Dan Ariely's engaging and provocative article on political lying ("Liar, Liar," September/October 2012) offers a valuable corrective to the widespread view that politicians are unusually mendacious, lying is unusually bad, and therefore politicians are unusually bad.
Even if you believe that politicians are unusually dishonest, it's worth pointing out that democratic citizens are complicit in the deception. Voters who returned U.S. President Bill Clinton and British Prime Minister Tony Blair to power can hardly claim they didn't know what they were getting. More generally, democratic politics puts unbearable strain on politicians when it comes to truthfulness.
Accountability processes -- whether news conferences or legislative probes -- are increasingly designed to put politicians on the spot. If these leaders state politically embarrassing truths, we immediately proclaim that they have committed a "gaffe" or "shot themselves in the foot." The predictable result is shiftiness under fire, and public suspicion of politicians becomes self-reinforcing.
Admittedly, politicians' sanctimony plays into the scapegoating. Keen to ingratiate themselves with voters, they feed demands for the impossible -- for example, that the public get ever better returns for even fewer tax dollars. But even this sanctimony stems from the unreasonable call for politicians to be plaster saints; when they fail, public comment basks on the fertile shore where moralism is irrigated by schadenfreude.
Politicians' lying, or being economical with the truth, matters insofar as what they are misrepresenting -- such as the grounds for going to war -- is false. But there are also strong public-interest defenses for lying, as when U.S. President John F. Kennedy denied striking a backroom deal with the Soviets over U.S. missiles in Turkey in 1962.
Political lies, in other words, can sometimes be good. By contrast, when congressmen talk, say, of "legitimate rape," it raises a more chilling prospect: that they actually believe what they say.
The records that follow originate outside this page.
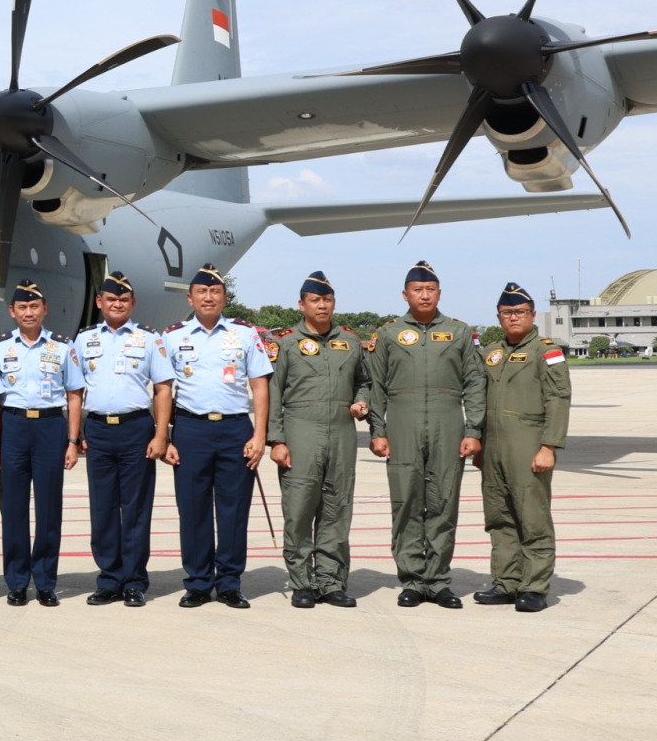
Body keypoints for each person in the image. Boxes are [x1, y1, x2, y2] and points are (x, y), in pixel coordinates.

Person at [366, 261, 486, 610]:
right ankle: (412, 580)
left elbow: (474, 383)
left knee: (443, 502)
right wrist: (378, 430)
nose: (424, 294)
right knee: (406, 502)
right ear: (405, 295)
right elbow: (376, 387)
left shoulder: (460, 332)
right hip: (402, 423)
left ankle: (437, 580)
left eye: (430, 289)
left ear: (439, 293)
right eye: (417, 290)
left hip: (448, 422)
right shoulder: (387, 334)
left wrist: (473, 429)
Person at [161, 266, 272, 609]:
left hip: (235, 428)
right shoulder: (173, 336)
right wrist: (165, 437)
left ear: (224, 297)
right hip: (190, 429)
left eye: (215, 292)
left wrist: (259, 434)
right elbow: (163, 389)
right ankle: (197, 582)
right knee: (192, 509)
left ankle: (229, 582)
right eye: (201, 292)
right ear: (189, 297)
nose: (208, 297)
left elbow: (260, 385)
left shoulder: (244, 334)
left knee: (234, 509)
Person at [66, 271, 173, 608]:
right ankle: (109, 579)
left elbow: (163, 389)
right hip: (97, 429)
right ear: (99, 303)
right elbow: (75, 391)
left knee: (137, 510)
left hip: (136, 429)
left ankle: (134, 581)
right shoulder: (83, 340)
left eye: (123, 300)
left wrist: (161, 433)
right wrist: (76, 434)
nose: (116, 304)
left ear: (132, 304)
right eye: (110, 299)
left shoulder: (148, 339)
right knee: (103, 508)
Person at [265, 271, 370, 609]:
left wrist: (361, 401)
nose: (322, 305)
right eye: (315, 300)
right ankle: (302, 582)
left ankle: (331, 581)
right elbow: (273, 393)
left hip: (341, 431)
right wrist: (276, 440)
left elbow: (364, 381)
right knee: (298, 510)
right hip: (300, 431)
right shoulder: (284, 342)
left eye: (327, 300)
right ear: (302, 304)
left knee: (337, 509)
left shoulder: (351, 342)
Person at [471, 283, 570, 614]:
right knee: (499, 517)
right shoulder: (491, 352)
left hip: (528, 445)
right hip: (494, 447)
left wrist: (549, 446)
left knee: (532, 517)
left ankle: (535, 586)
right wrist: (479, 445)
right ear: (498, 317)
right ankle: (506, 581)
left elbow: (558, 398)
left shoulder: (546, 351)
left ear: (531, 314)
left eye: (520, 312)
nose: (513, 318)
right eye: (507, 313)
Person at [0, 279, 78, 606]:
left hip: (51, 426)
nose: (28, 312)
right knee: (12, 508)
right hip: (13, 427)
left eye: (34, 306)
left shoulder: (63, 346)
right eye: (22, 307)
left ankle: (46, 581)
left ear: (45, 309)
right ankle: (16, 581)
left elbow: (75, 394)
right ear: (12, 311)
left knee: (49, 508)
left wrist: (73, 440)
Professor of Political Theory
Université Libre de Bruxelles
Dan Ariely replies:
Glen Newey highlights an important point about politicians: In democratic societies, they hold their positions thanks to voters who put them there.
In a study I conducted with Heather Mann, a graduate student in my lab, we asked Americans how acceptable it was for politician X to engage in "ethically gray" activities in order to get elected and carry out his agenda. We asked half the people this question about President Barack Obama, and the other half the same question about presidential candidate Mitt Romney. Afterward, we asked people to indicate which party they were planning to vote for in this November's election.
What did we find? First, people planning to vote Democratic found it unacceptable for Romney to be engaging in ethically gray activities. People planning to vote Republican found it similarly unacceptable for Obama to do so. However, when we asked participants the same question about the politician they supported, people on both sides indicated that "ethically gray" behavior was much more acceptable. For both Democrats and Republicans, ratings jumped from below 15 to more than 40 on a scale ranging from 0 (completely unacceptable) to 100 (completely acceptable).
These results suggest that people think that within the current system, some degree of ethical compromise is necessary to advance the greater good (which, of course, means the opinions and policies of "our side"). This also leads to a chicken-and-egg question: Do people want their politicians to behave in morally questionable ways, or is it the morally corrupt system that makes people want politicians who can function in this type of system?
As politicians scramble to win votes, they "feed demands for the impossible," as Newey points out. In such a reality, who, if not their own voters, will hold these politicians accountable? And if their voters want them to succeed in a corrupt system by being dishonest, who is left to defend honesty?